## [CONSIGNES]
(a) Les affirmations suivantes sont-elles conformes au passage cité ? Répondez par oui ou par non et citez à l'identique les mots du passage qui tranchent. (i) Dans la première séquence, la redondance entre le texte et l'image est jugée étrange et pénible. (ii) La dernière séquence est accompagnée d'un commentaire. (iii) L'image finale enferme le regard dans un cadre.
(b) Dans le passage cité, relevez tous les noms qui indiquent comment Haneke fixe l'agitation des humains.
(c) Selon le passage cité, qu'est-ce qui oppose Ève et le cinéaste ?

## [PASSAGE CITÉ]

◆ ◆ ◆

L’image prise dans le portable, enfin, n’est peut-être pas du même type que celle de la première séquence. On y retrouve l’étroitesse, certes, mais plus de commentaire. Elle ressemble à celle du cinéaste qui, finalement, a une position semblable à celle d’Ève : il regarde et filme à nu. Ce qui les oppose n’est pas tant le regard, l’action de filmer que le geste qu’Ève a eu le courage (la folie ?) de faire et auquel le cinéaste a dû renoncer. Pour le reste, le spectateur qui a pu avoir un jugement moral sur l’adolescente (ah, ces jeunes qui ne savent pas faire la différence entre le virtuel et la réalité !) doit reconnaître qu’ici, la jeune fille non seulement reconnaît la réalité mais y participe et l’assume, la filme, certes, comme si elle lui était pour une part étrangère et la regardait fixement sans comprendre le sens. Mais nous-mêmes, sommes-nous sûrs que nous comprenons le sens ? Haneke ne filme-t-il pas lui-même parce qu’il ne comprend pas le sens et s’étonne, fixe avec distance et amusement, ironie et inquiétude, selon les moments, l’agitation des humains, dans leur cage familiale, sociale, historique ? L’image finale, cependant, libère de tout cadre, s’ouvre comme dans une grande respiration à un horizon illimité.

Enfin, Haneke transforme l’image par le décalage qu’il introduit avec le son et avec le texte. Très souvent le son est hors champ ou le texte décollé de l’image. Dans la première séquence, celle du portable d’Ève, la redondance entre le texte et l’image est étrange et pénible : elle fige la scène dans un rituel que rien ne peut changer et dans lequel filmer sert tout au plus à étiqueter ou à faire rire d’une telle mécanique. Rien de vivant ne peut venir d’un tel traitement, le regard est celui d’un observateur sans pitié. Dans les scènes suivantes, Haneke décolle très souvent le son de l’image, le commentaire de la scène. La dernière séquence est silencieuse, y compris dans le film d’Ève dont l’image est pure. C’est comme si les images étaient lavées du texte idiot ou ironique qui les accompagnait et laissaient place à la contemplation, plus ou moins sidérée, empathique, place à un regard vivant et cependant audacieux, qui « ne tremble pas ». Le son, hors champ, est alors totalement intrusif, violent, excessif, qui annonce l’irruption des frères et sœur.

◆ ◆ ◆

## [DONNÉES FOURNIES]

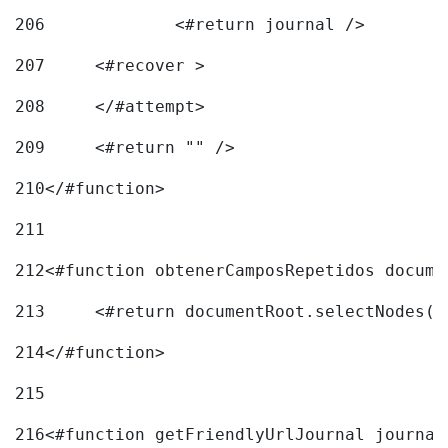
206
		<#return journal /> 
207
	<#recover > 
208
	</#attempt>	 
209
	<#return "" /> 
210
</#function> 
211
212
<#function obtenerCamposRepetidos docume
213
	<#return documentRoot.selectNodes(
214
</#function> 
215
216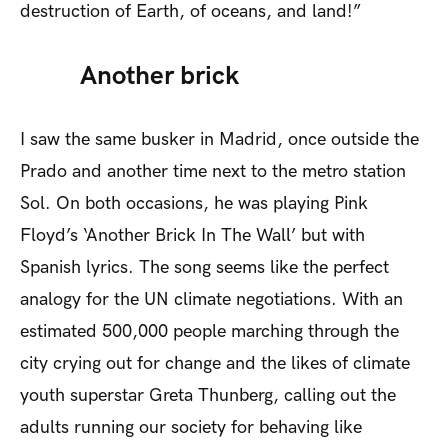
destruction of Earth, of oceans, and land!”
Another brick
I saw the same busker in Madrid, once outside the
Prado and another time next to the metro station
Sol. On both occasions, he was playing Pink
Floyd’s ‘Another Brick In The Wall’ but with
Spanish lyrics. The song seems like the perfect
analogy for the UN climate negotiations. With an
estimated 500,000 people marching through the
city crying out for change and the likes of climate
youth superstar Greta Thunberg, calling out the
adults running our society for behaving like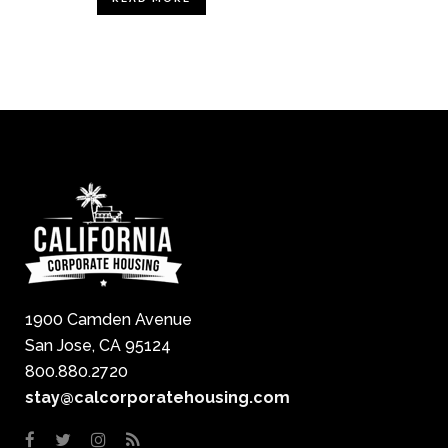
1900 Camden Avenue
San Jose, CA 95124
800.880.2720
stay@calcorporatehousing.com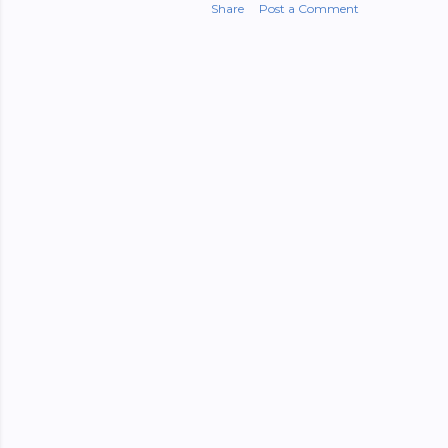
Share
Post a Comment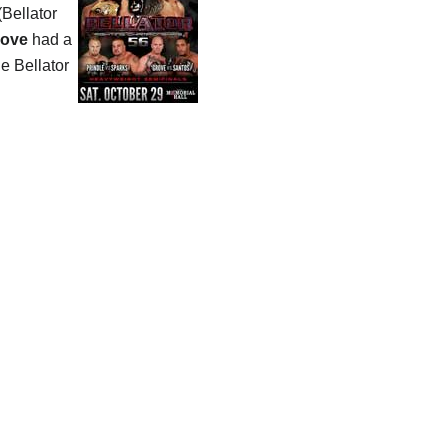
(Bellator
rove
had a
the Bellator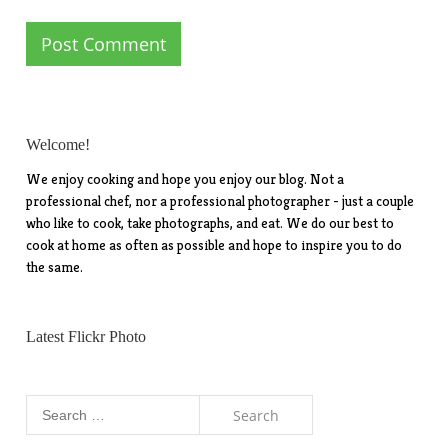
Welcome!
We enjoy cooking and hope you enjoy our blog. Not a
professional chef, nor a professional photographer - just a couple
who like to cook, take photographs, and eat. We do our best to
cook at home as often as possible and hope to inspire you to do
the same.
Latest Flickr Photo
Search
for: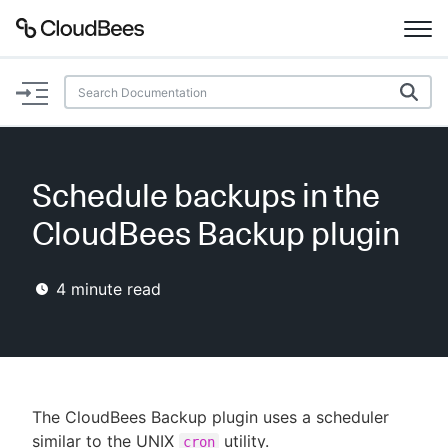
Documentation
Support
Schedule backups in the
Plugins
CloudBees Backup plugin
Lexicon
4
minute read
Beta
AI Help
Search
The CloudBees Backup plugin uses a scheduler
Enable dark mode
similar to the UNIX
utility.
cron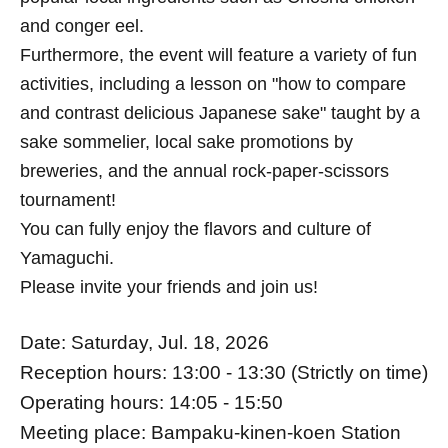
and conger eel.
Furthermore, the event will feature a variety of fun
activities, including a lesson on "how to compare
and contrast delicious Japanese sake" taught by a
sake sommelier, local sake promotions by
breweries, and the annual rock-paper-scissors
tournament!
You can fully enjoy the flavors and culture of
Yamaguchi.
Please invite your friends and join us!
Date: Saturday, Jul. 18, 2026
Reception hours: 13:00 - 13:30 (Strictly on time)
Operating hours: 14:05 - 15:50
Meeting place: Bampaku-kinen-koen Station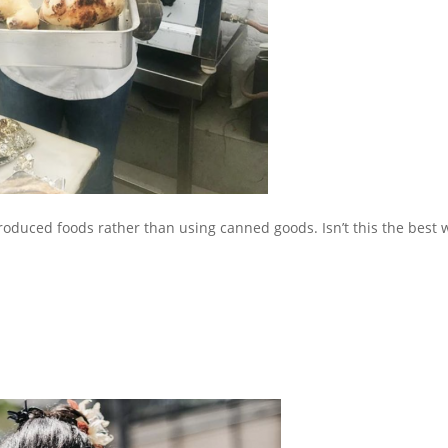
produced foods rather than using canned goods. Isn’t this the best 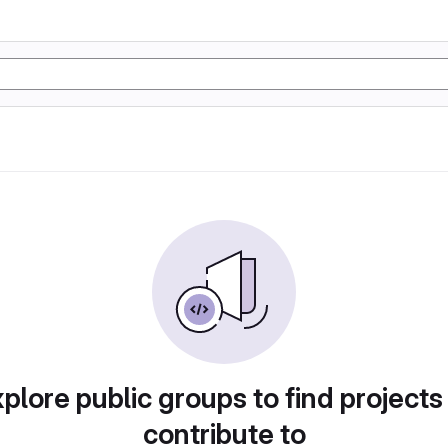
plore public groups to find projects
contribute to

◆ ◆ ◆

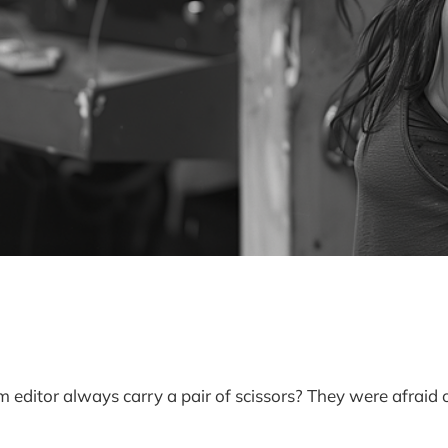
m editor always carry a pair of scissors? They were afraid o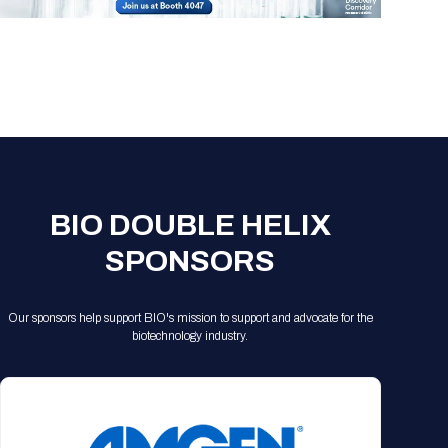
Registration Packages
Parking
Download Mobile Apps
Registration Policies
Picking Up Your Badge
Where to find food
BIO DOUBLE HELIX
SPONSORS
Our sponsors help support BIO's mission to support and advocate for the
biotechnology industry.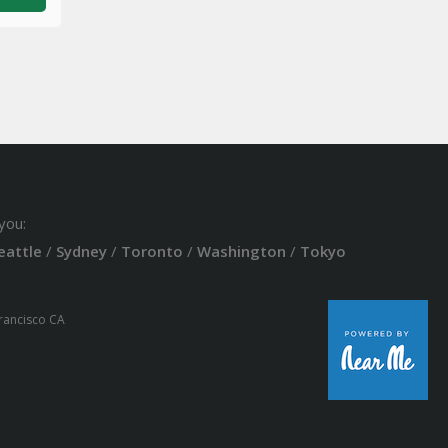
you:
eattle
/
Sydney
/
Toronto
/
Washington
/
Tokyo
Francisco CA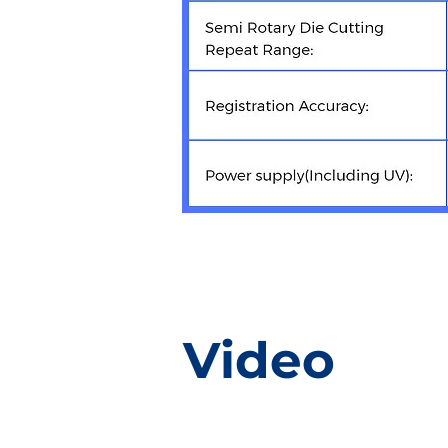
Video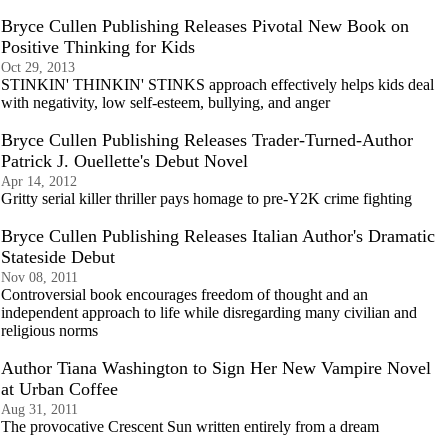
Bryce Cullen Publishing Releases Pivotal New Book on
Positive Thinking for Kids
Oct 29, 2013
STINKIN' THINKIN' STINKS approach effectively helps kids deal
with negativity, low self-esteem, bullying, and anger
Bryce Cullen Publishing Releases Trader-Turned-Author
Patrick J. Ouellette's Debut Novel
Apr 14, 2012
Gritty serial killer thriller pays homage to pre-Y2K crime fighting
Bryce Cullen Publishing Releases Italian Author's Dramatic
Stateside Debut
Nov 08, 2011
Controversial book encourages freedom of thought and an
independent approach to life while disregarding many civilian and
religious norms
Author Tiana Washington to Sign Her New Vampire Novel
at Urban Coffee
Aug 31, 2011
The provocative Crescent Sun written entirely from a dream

◆ ◆ ◆

## [RÉPONSES DANS L'ORDRE]
(a)
(i) Oui : « la redondance entre le texte et l’image est étrange et pénible »
(ii) Non : « La dernière séquence est silencieuse »
(iii) Non : « L’image finale, cependant, libère de tout cadre »

(b) distance, amusement, ironie, inquiétude

(c) Le geste qu’Ève a eu le courage de faire et auquel le cinéaste a dû renoncer.